Like any “off-grid” solar energy system, this mobile solar energy system contains all of the components to produce power away from a utility power source. The ratings are as follows:
- 840W Solar Array with 40A Charge Controller
- 4,400W Inverter Output (8,800W surge)
- 38,400kWh Battery Bank (800aH @ 48V)
- Custom 5×7 Cargo Trailer with 5,000 pound torsion axle, carpet lined
Guess what — it operates silently! That’s right — remote power with no noise and no fumes to spoil the fun.
So what can you do with this?
- Party on! This makes an awesome tailgating unit. Put a TV and Kegerator in it, and hit the beach/campsite/party.
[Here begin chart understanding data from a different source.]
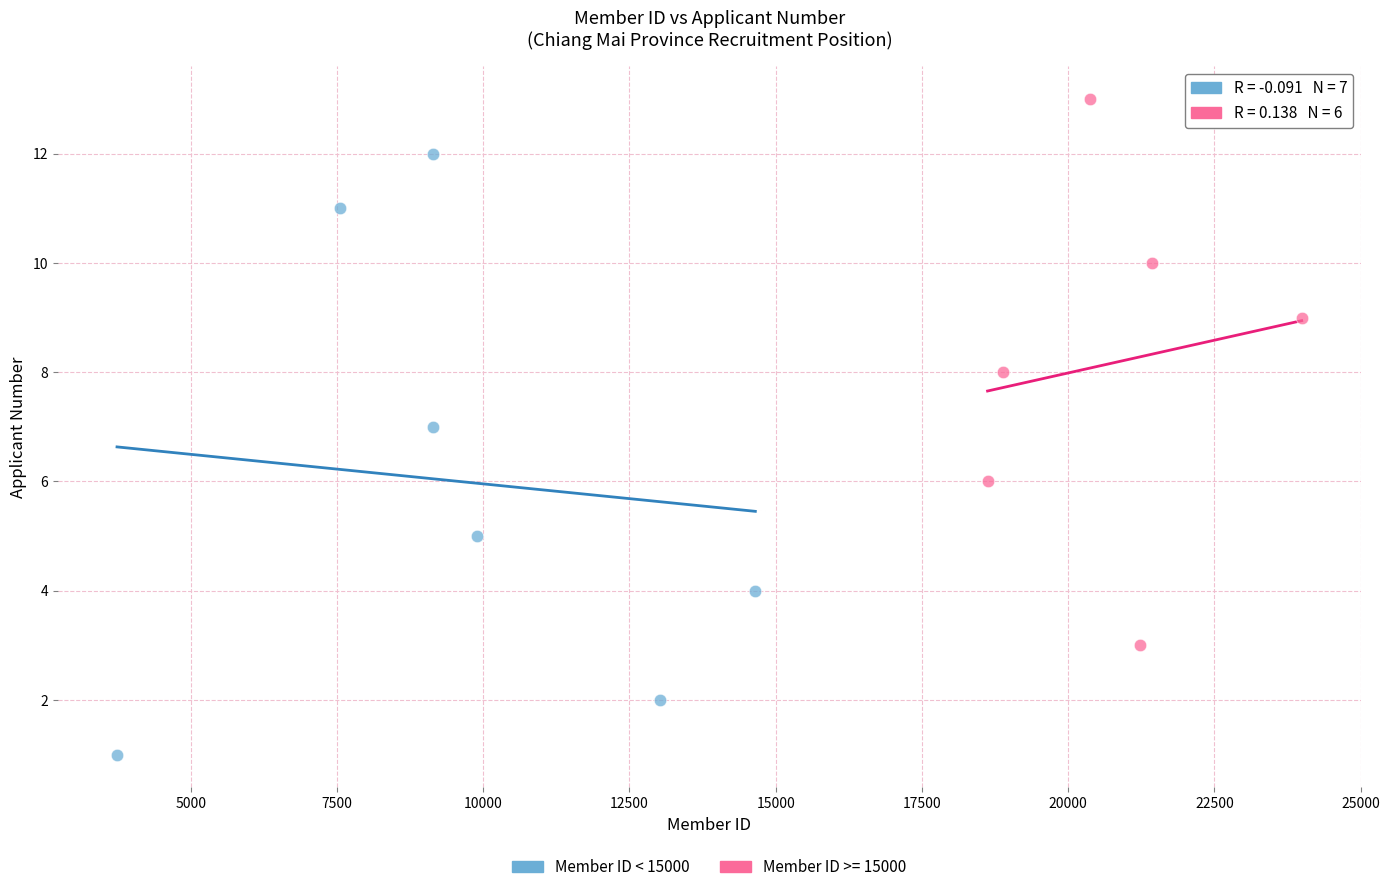

Which series has the largest Y range (max minus min)?

Member ID < 15000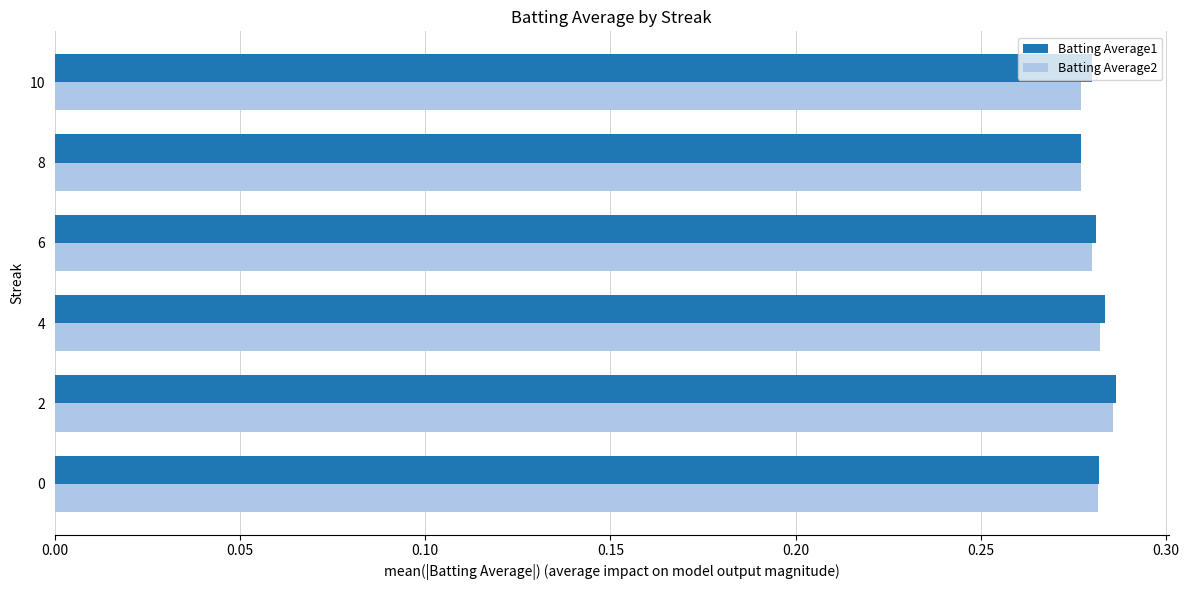

Is it true that Batting Average1 equals 0.1 at 4?

False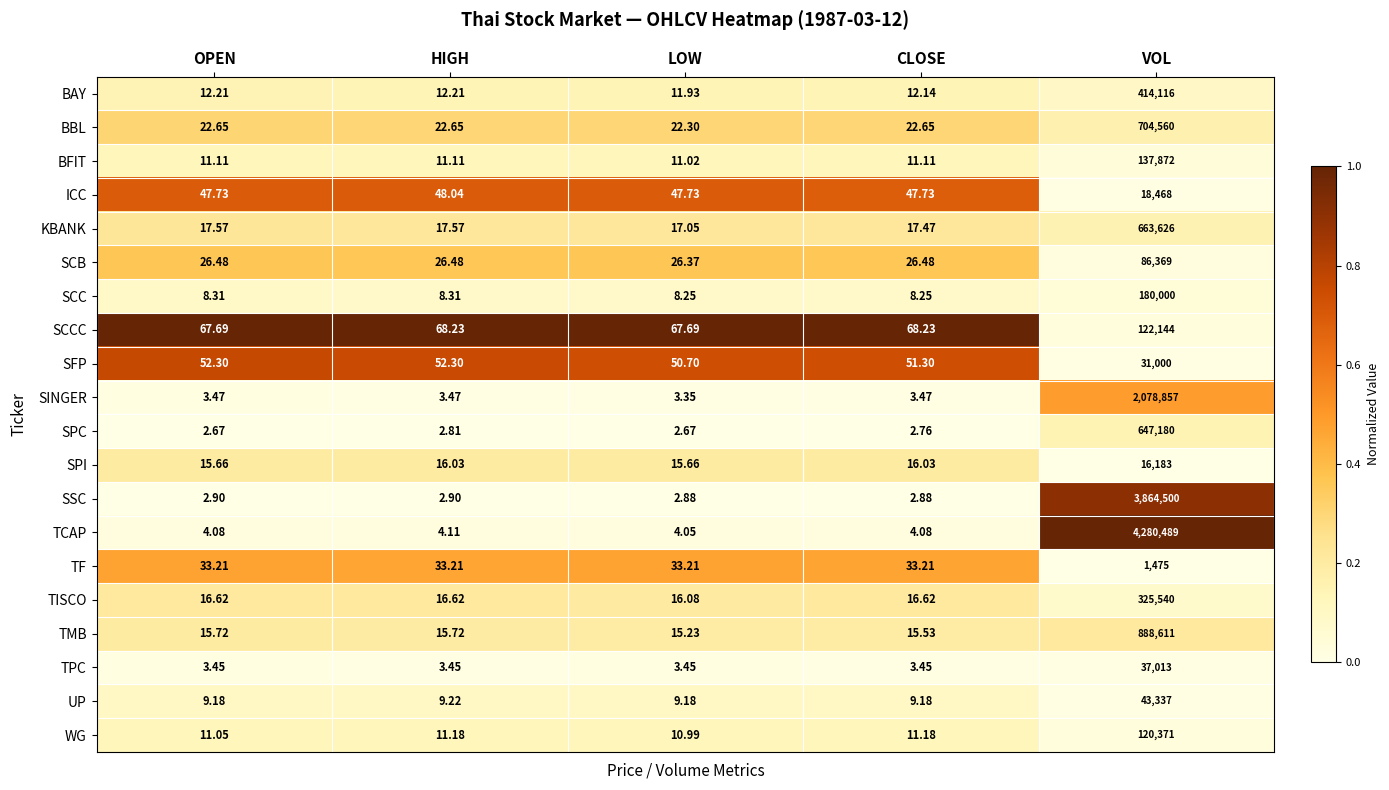

Which series has the largest total across all categories?

TCAP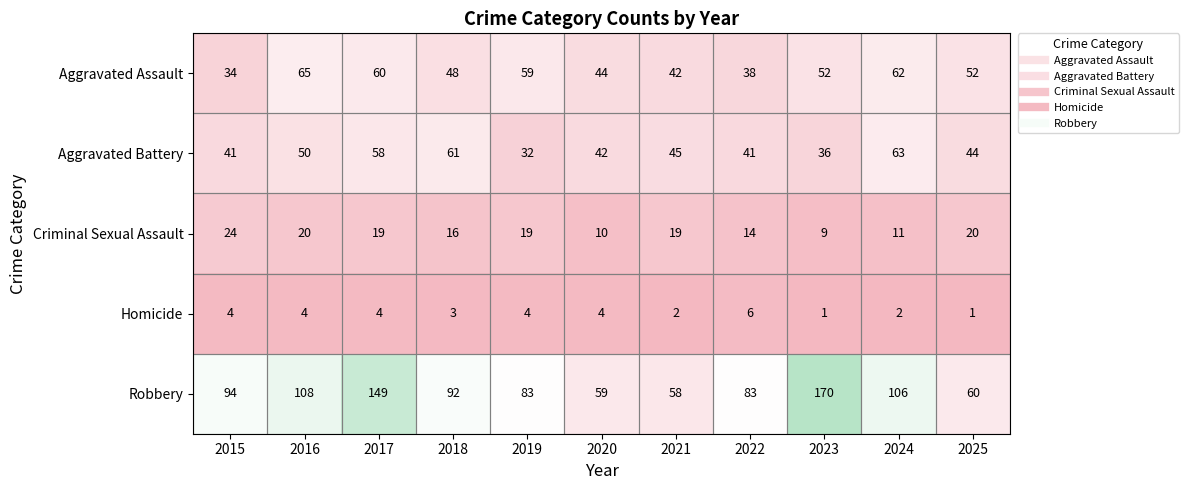

What is the difference between the maximum and minimum values in the Homicide series?

5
- Power small construction sites — handheld tools require intermittent power, yet job sites frequently have a generator wasting gas and annoying the neighbors.
- Use it for backup power the same way you would use a portable generator.
- Power your home during power outages (with proper inlet and transfer switch to be code compliant or with extension cords).
- Take it to your remote fishing/hunting/camping cabin to provide temporary power for a long weekend.
- Turn it into a marketing machine for your business. People are enthralled by it and you will attract a crowd.
- Power monitoring systems, cameras, or other devices at unattended remote sites where fuel delivery is difficult or costly.
- Rent it out. Start a business renting it as an alternative to gas guzzling generators.
- Anywhere you would use a portable generator, you can use a mobile solar generator.
What else do you need to know?
- Because of the batteries, it’s heavy. The total weight is about 4,000 pounds, so make sure your vehicle is appropriately rated. Most pickup trucks and SUVs can handle it, no problem.
- It is advisable to use a 7-wire trailer plug and brake controller. The trailer is equipped with electric trailer brakes.
- The trailer has had vinyl graphics applied, some of which are still in place. You will probably want to paint the trailer or wrap it with your own vinyl graphics.
So what do I want for it?
A unit with identical specifications sold for $24,000. I am selling this unit at a ridiculously deep discount. I’ve made my money with it, and I’m selling it for what I could easily get by disassembling it and selling the components individually. I would rather see Baby AMP get a new home where it can continue working hard for someone. I’m asking $4,400.